Couscous: Roots and Colors of Algeria – A Culinary Exploration by Yasmina Sellam

Yasmina Sellam’s book, "Le couscous, racines et couleurs d’Algérie," offers an in-depth look at couscous, a traditional dish integral to Algerian culture and history. Published by Anep, this visually appealing book spans 120 pages, meticulously tracing the origins and significance of couscous, which was recognized by UNESCO in 2020 as part of the Intangible Cultural Heritage of Humanity, representing Algeria alongside three other Maghreb nations.

The versatile variations of couscous have different names across the region, including "kusksi," "seksu," "kuskus," "tâam," "naâma," "berboucha," and "âich." Sellam emphasizes the dish’s deep roots in North Africa, where it has been enjoyed in various forms from Egypt to the Atlantic Ocean and throughout West Africa.

Historical Context and Origins

The book is divided into two main sections. The first part delves into the rich history of couscous, its origins, primary ingredients—mainly barley and wheat—and traditional preparation techniques. Notable references are made to historical figures, such as the Andalusian traveler Leo Africanus (Hassan Al Wazzan) and French historian Jean Bottéro. These historical accounts corroborate the longstanding presence of couscous in North African culture.

Sellam relies on significant archaeological findings and historical evidence that affirm couscous’s potential Algerian origin. Citing the work of Denis Saillard, an expert in food cultures, she discusses how Numidia, ancient Algeria, played a vital role in cereal exports, particularly in wheat and barley production which were essential for couscous.

Furthermore, ethnologist Marceau Gast’s research highlights that the Zenata people of southwestern Algeria are credited for creating this beloved dish, suggesting a lineage stretching back to ancient times.

The author also discusses the social significance of couscous, noting its presence in both joyous and sad ceremonies, positioning it as a cornerstone of Algerian identity for centuries.

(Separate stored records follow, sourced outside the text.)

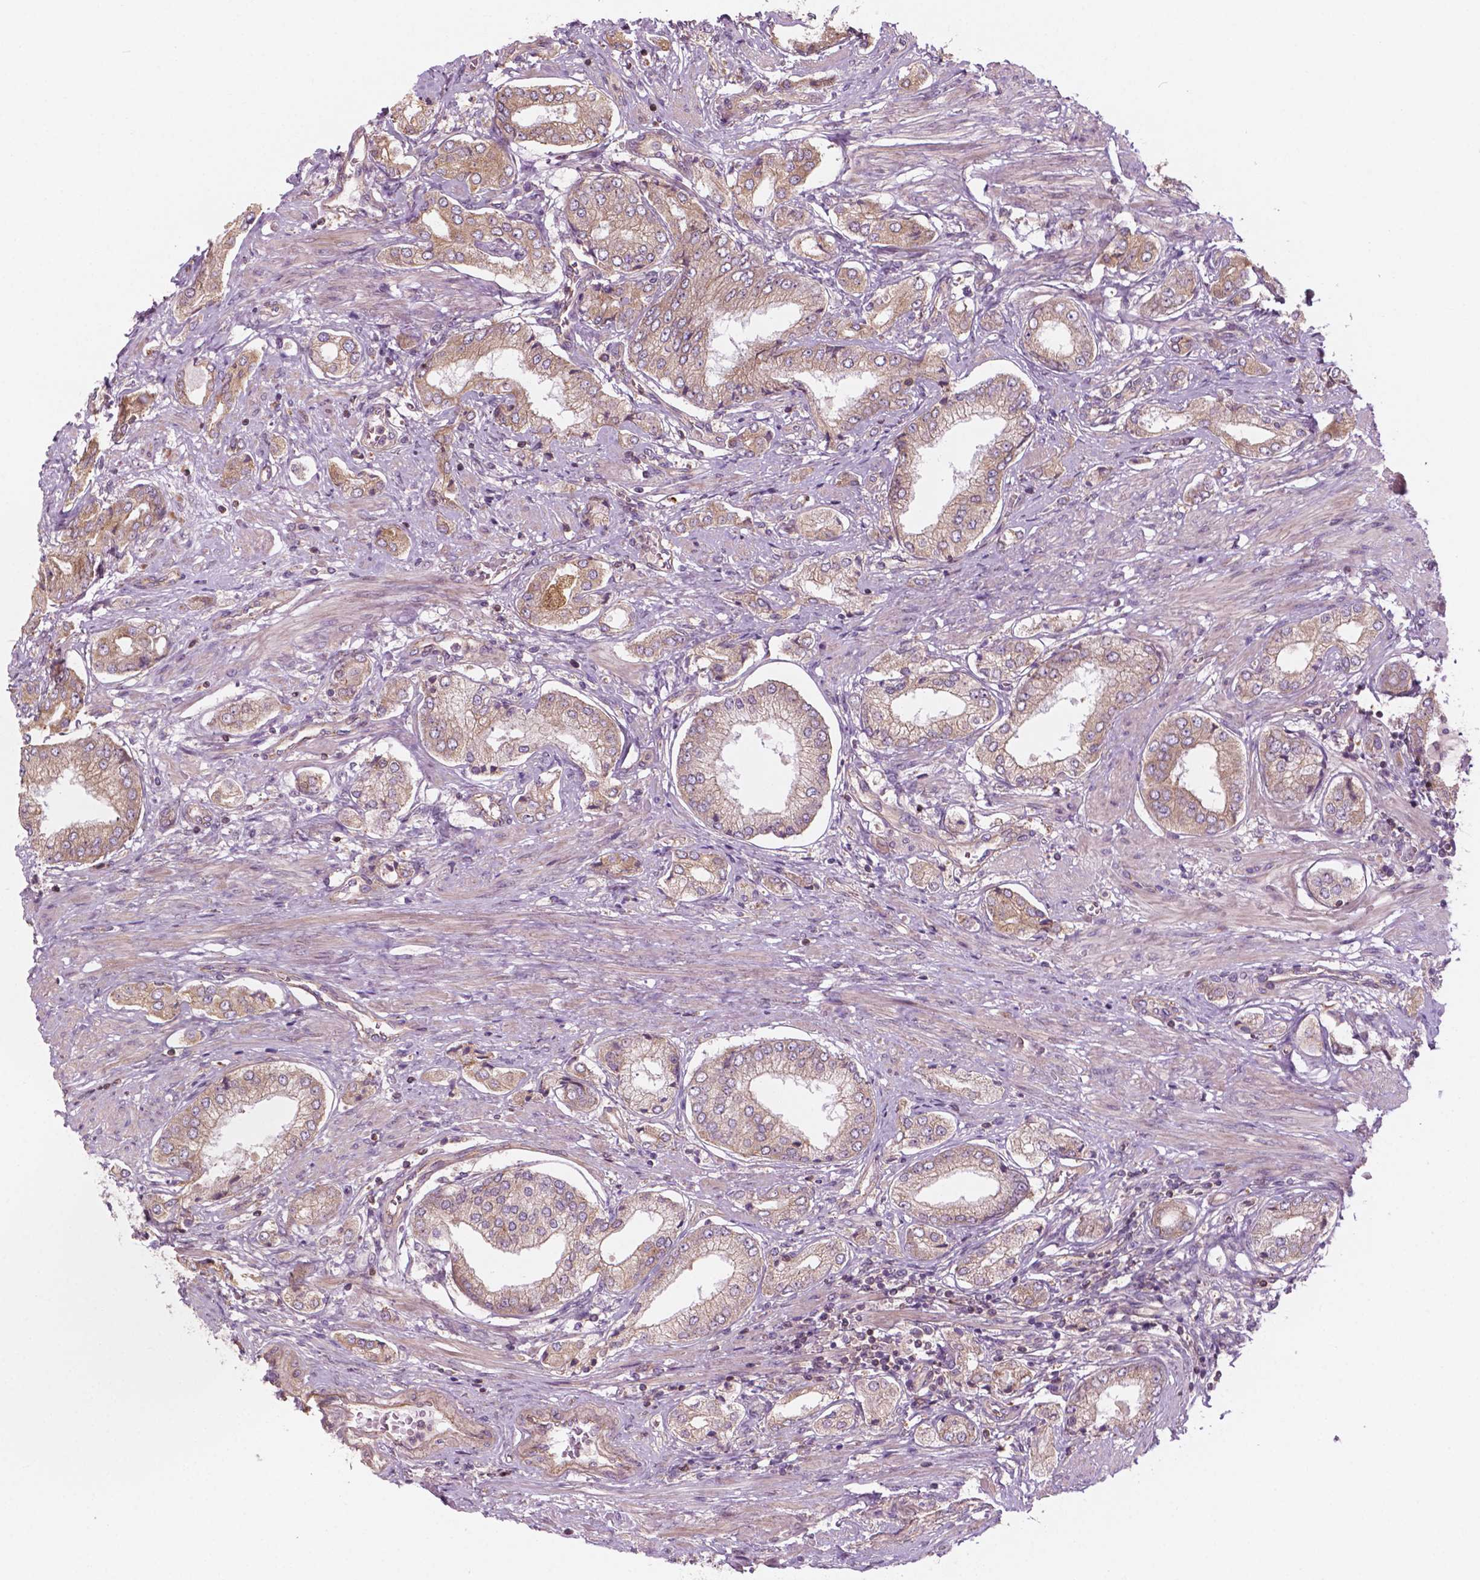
{"staining": {"intensity": "weak", "quantity": ">75%", "location": "cytoplasmic/membranous"}, "tissue": "prostate cancer", "cell_type": "Tumor cells", "image_type": "cancer", "snomed": [{"axis": "morphology", "description": "Adenocarcinoma, NOS"}, {"axis": "topography", "description": "Prostate"}], "caption": "DAB immunohistochemical staining of human prostate adenocarcinoma reveals weak cytoplasmic/membranous protein expression in about >75% of tumor cells. The staining was performed using DAB (3,3'-diaminobenzidine) to visualize the protein expression in brown, while the nuclei were stained in blue with hematoxylin (Magnification: 20x).", "gene": "SURF4", "patient": {"sex": "male", "age": 63}}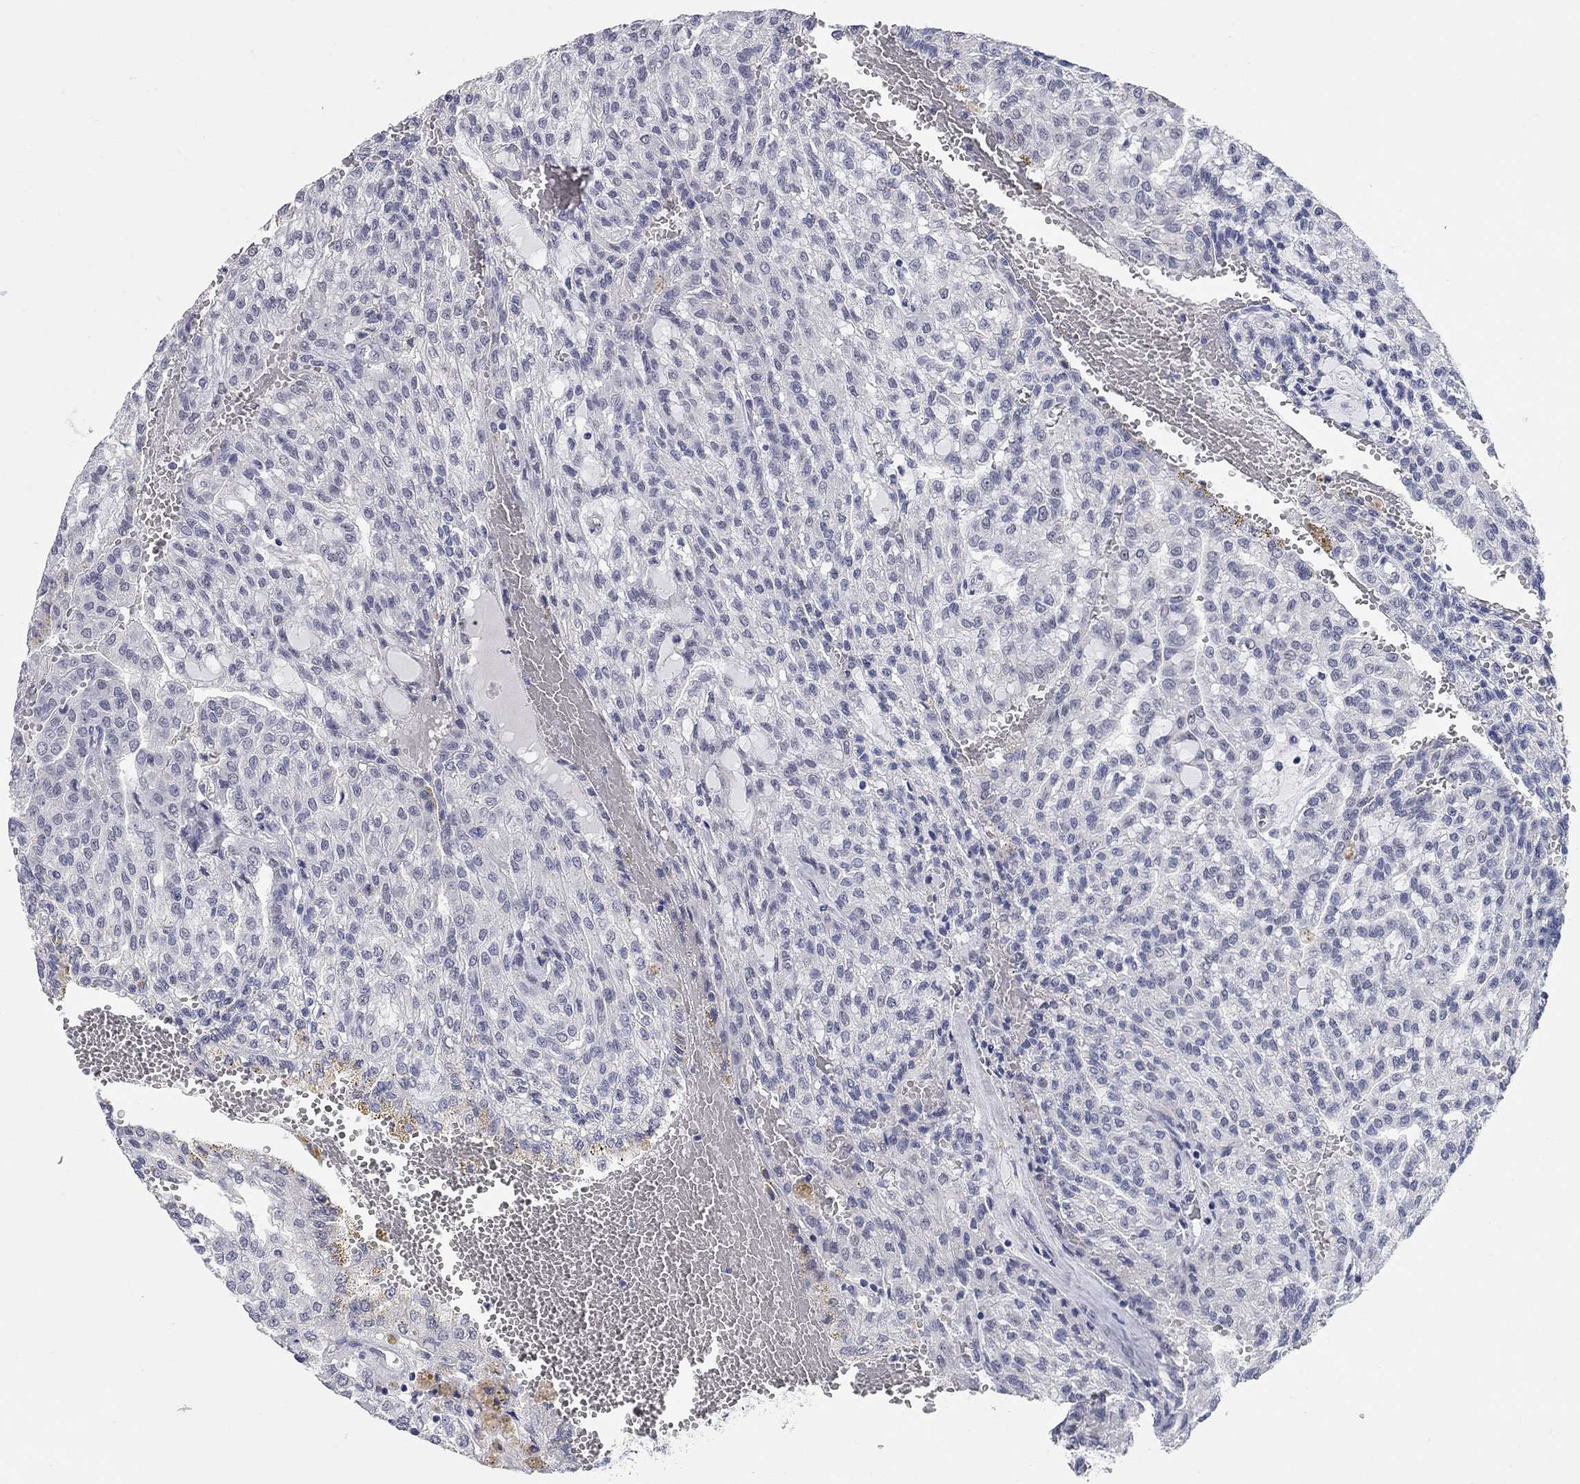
{"staining": {"intensity": "negative", "quantity": "none", "location": "none"}, "tissue": "renal cancer", "cell_type": "Tumor cells", "image_type": "cancer", "snomed": [{"axis": "morphology", "description": "Adenocarcinoma, NOS"}, {"axis": "topography", "description": "Kidney"}], "caption": "Immunohistochemical staining of human renal cancer exhibits no significant positivity in tumor cells.", "gene": "WASF3", "patient": {"sex": "male", "age": 63}}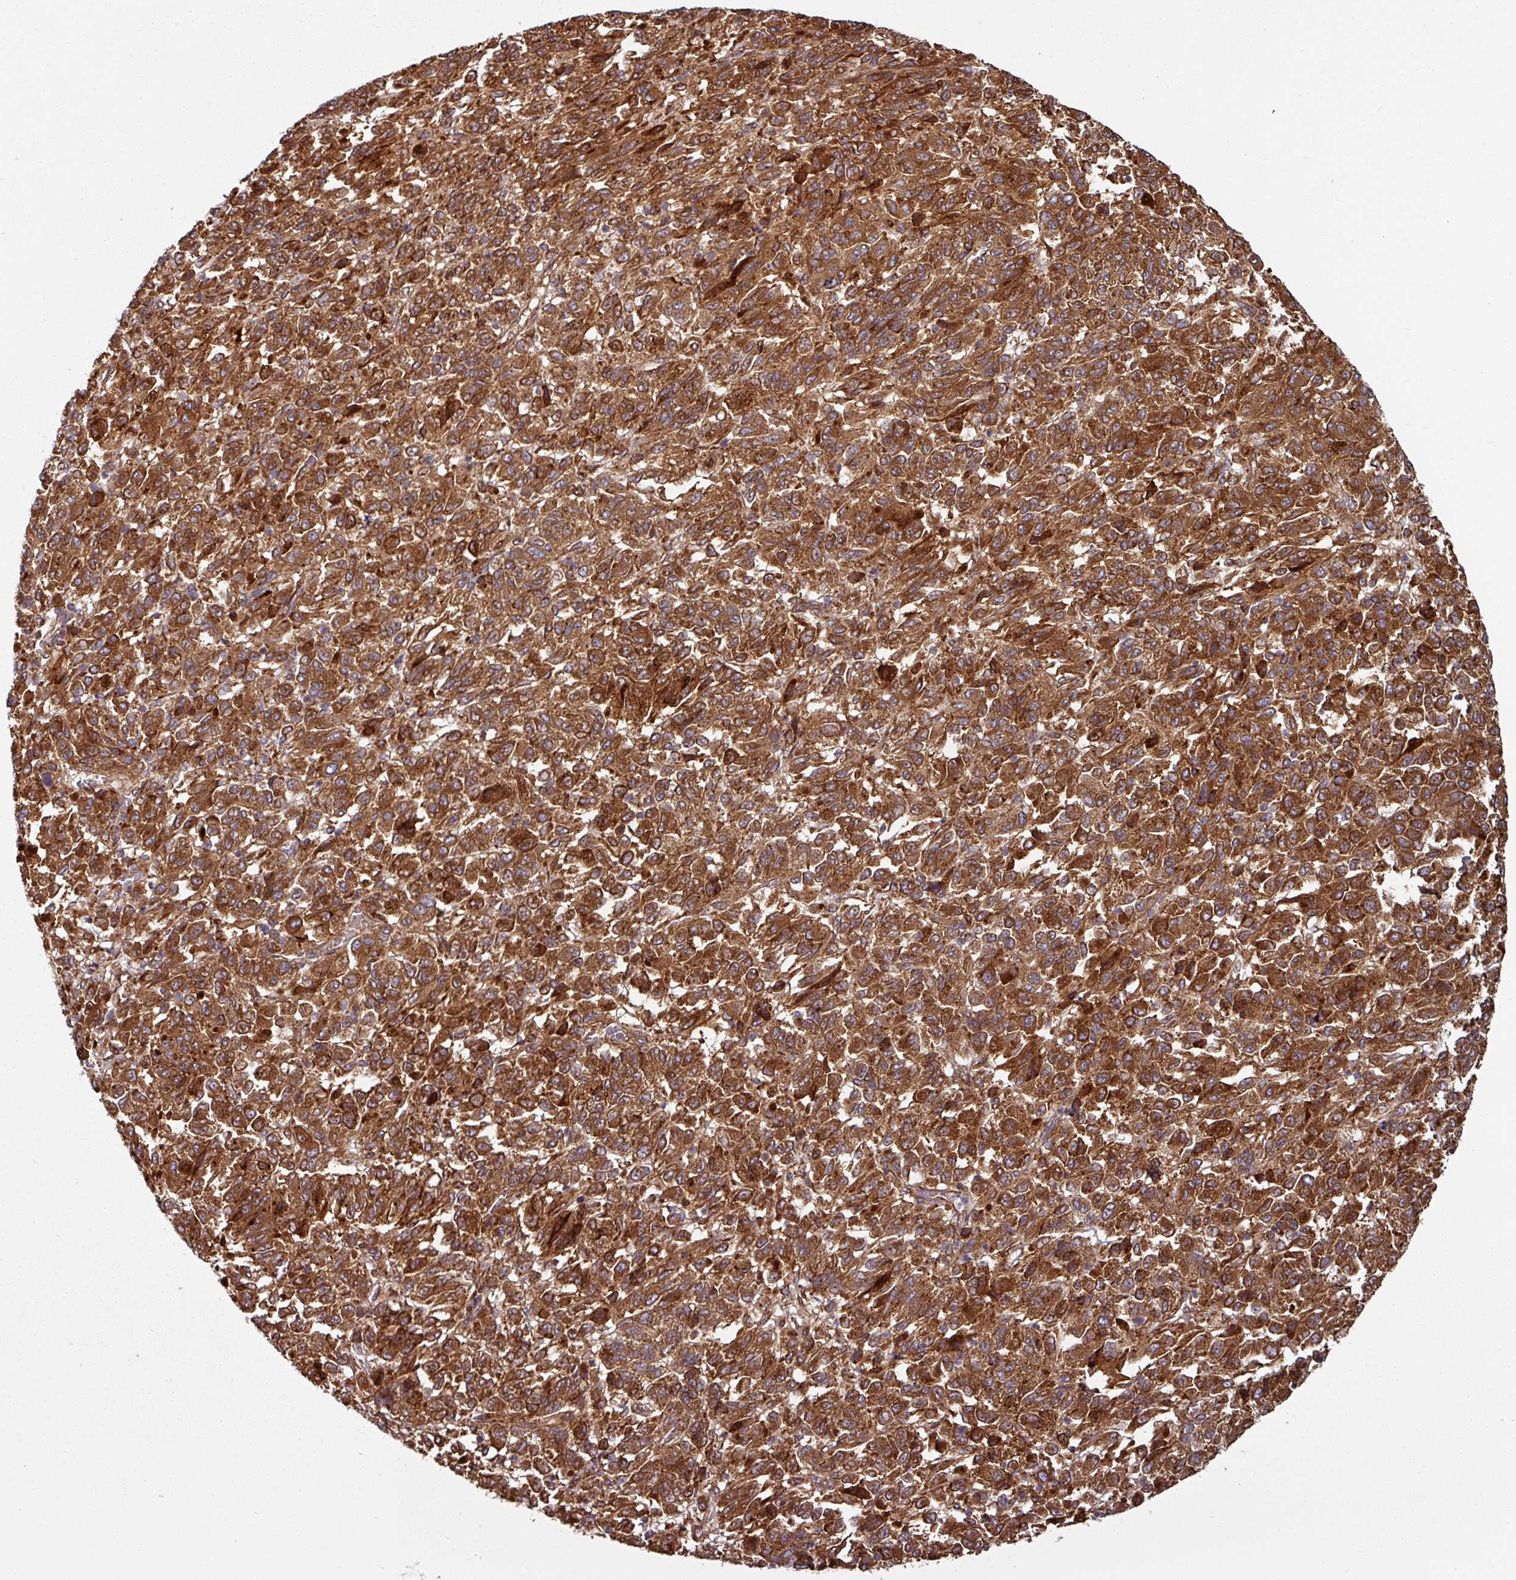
{"staining": {"intensity": "strong", "quantity": ">75%", "location": "cytoplasmic/membranous"}, "tissue": "melanoma", "cell_type": "Tumor cells", "image_type": "cancer", "snomed": [{"axis": "morphology", "description": "Malignant melanoma, Metastatic site"}, {"axis": "topography", "description": "Lung"}], "caption": "A histopathology image showing strong cytoplasmic/membranous staining in about >75% of tumor cells in malignant melanoma (metastatic site), as visualized by brown immunohistochemical staining.", "gene": "RAB5A", "patient": {"sex": "male", "age": 64}}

Included in this section is an account of "Maison Ricci," the first couscous production factory established in Algeria by an Italian colonist in 1853 in Blida. This marked a critical turning point, as it was here that hand-rolled couscous made by Algerian women was first packaged and exported to France, utilizing innovative drying methods.

Culinary Diversity and Modern Recognition

In the second part of the book, Sellam provides a collection of couscous recipes representative of Algeria’s culinary diversity. Each recipe is accompanied by photographs, reflecting the multitude of ways this staple dish is prepared and savored across the country. The rich tapestry of regional variations showcases not only the names and ingredients but also the cultural significance each version holds.

Sellam’s work is currently competing at the international "Gourmand World Cookbook Awards" in Sweden for 2025, spotlighting its significance in the realm of culinary literature. Previously, her first publication, "Mémoire culinaire de l’Algérie : histoire de recettes" (2022), garnered recognition in the 2023 iteration of the same award, emphasizing her commitment to preserving and promoting Algerian culinary heritage.

As an agronomist with a keen interest in culinary traditions, Yasmina Sellam’s mission is to showcase the richness of traditional Algerian cuisine through her writings and television programs. By documenting the historical and cultural context of couscous, she aims to elevate its status not just as a dish, but as a symbol of national identity and heritage.

In conclusion, "Le couscous, racines et couleurs d’Algérie" is not merely a cookbook; it is a testament to the enduring legacy of couscous in Algerian culture. Through meticulous research and engaging narratives, Yasmina Sellam encapsulates the essence of this beloved dish, inviting readers to discover and celebrate its profound significance and the colorful variations that define Algerian culinary artistry.